Confined market access
Since the collapse of Lehman Brothers in September 2008, almost all European supply in financials public market has been limited to the senior, unsecured market. Concerted government action in response to the Lehman-induced panic gave rise to the government-guaranteed senior debt market, the meteoric rise of which has filled the void created by the moribund subordinated market to a large extent. Malini Menon reports.
The birth of the government-guaranteed senior debt market in October 2008 was intended to rejuvenate investor confidence and keep the supply engine humming in financials. Its rise to prominence has been steep. In the euro market, Austria became the tenth jurisdiction to utilise the government-guaranteed senior funding route, an asset class which was inaugurated by the UK’s Barclays Bank.
Erste Bank opened the guaranteed senior market in Austria in mid-January, raising €1.5bn in two-year maturity. The Triple A rated, fixed-rate transaction was priced at mid-swaps plus 53bp, 2bp tighter than the initial guidance.
The second deal came a week later. Kommunalkredit Austria managed to price a similar trade (in terms of size and maturity) 3bp tighter at mid-swaps plus 50bp. Subsequent issuance from Raiffeisen Zentralbank - €1.5bn in five-year maturity - the first such maturity trade in the government-guaranteed bank senior transaction (besides SFEF, which uses an intermediary approach) - priced at mid-swaps plus 68bp, 2bp tighter than its initial guidance.
On the back of good secondary market performance of these bonds, Oesterreichische Volksbanken came with €1bn in three-year maturity, priced at mid-swaps plus 50bp in February, before Erste Bank came back for a second time, raising €1.5bn in five-year maturity.
However, it was not all one-way traffic. Since rating agency Moody's raised concerns on February 17 about Western European banks' commitment to their Eastern European subsidiaries, citing deteriorating local conditions, questions have been asked about governments’ ability to foot the bills of their banks.
Moody's noted that, from a creditor's point of view, the Austrian banking system was the most exposed among its CEE peers, with Eastern Europe accounting for nearly half of its global bank claims. The sovereign's five-year CDS subsequently gapped out, from 170bp on February 13 through to 215bp on February 17, to as high as 260bp on February 24th.
In the cash market, the outstanding €1bn OeVAG February 2012s were bid in the mid-50s (from their mid-swaps plus 50bp pricing level), while the five-year €1bn Erste Bank senior was bid at least 15bp wider in the low 80s, on February 27th. The Kommunalkredit Austria issue priced on February 27 for a three-year maturity, cleared at mid-swaps plus 85bp, in line with guidance, reflecting the new wider spreads.
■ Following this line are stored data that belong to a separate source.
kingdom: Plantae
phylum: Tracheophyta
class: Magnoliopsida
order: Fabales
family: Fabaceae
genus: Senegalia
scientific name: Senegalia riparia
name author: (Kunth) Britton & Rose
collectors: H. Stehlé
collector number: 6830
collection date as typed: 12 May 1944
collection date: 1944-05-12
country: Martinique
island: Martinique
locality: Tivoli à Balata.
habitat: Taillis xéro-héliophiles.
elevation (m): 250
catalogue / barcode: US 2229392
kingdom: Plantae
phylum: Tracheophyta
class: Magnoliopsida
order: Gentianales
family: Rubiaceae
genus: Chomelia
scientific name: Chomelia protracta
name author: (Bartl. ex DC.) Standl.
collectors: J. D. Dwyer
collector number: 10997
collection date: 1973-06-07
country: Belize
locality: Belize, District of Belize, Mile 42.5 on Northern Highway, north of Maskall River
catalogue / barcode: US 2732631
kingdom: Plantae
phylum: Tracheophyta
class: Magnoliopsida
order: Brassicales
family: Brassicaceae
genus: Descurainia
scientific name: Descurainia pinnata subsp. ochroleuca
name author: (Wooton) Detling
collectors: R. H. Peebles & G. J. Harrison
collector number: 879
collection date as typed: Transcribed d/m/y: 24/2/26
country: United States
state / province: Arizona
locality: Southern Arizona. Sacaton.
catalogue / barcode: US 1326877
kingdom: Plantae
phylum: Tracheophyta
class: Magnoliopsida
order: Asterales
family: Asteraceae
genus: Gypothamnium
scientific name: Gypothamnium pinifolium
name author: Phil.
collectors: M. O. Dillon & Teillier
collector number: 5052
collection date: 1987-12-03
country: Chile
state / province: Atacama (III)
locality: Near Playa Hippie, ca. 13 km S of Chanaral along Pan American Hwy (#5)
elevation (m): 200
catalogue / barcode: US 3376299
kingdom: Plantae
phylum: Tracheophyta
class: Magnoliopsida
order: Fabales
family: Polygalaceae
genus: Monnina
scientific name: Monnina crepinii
Some respite came by eventually, when investor jitters about the sovereign were calmed by Fitch Ratings on March 4 when it affirmed the Republic's long-term foreign currency IDR at Triple A with a stable outlook. Austria's credit fundamentals were sufficiently strong to cover substantial losses on its banks' exposure to CEE without imperiling its Triple A status, said the rating agency.
Taking advantage of the stability triggered by the news, RZB chose that week to issue its second Austrian government-guaranteed offering, with a three year maturity. The €1.25bn deal at mid-swaps plus 85bp, offered a 60bp–65bp pick-up over the interpolated (January 2011s to July 2012s) government curve.
In quick succession, OeVAG too lined up its four-year maturity offering. It was the first such tenor issuance in the government-guaranteed senior debt market, in part chosen to suit the issuer's ALM considerations, but also signaling investor fatigue in three-year maturity. The borrower issued €1bn at mid-swaps plus 95bp in line with guidance.
With the two most recent guaranteed deals from the jurisdiction, €1bn from Kommunalkredit Austria and €1.25bn from RZB (both in the three-year maturity), having cleared at mid-swaps plus 85bp, the issuer deemed it appropriate to offer a 10bp pick-up to compensate for the new issue's one-year longer duration.
Compared to the Spanish and Irish GG market, Austrian deals have largely held value in the secondary market. But unlike its German counterpart, the Austrian borrowers face higher cost of funding despite their Triple A ratings. "The government guaranteed debt market has made a credit market out of sovereigns," said a FIG DCM banker.
More could be imminent. "The market will not necessarily improve in the coming weeks, so there is no merit in biding time," said one banker.
Most of the Austrian deals have enjoyed considerable domestic support and good sponsorship from Germany and the UK. Bank investors were the main buyers of these bonds, followed by asset managers and central banks and agencies.
However, it is feared that the level of oversubscription seen on the Kommunalkredit trade (circa €1.2bn for a €1bn print size) is perhaps an indication of cooling off of demand and the limited liquidity available for the jurisdiction.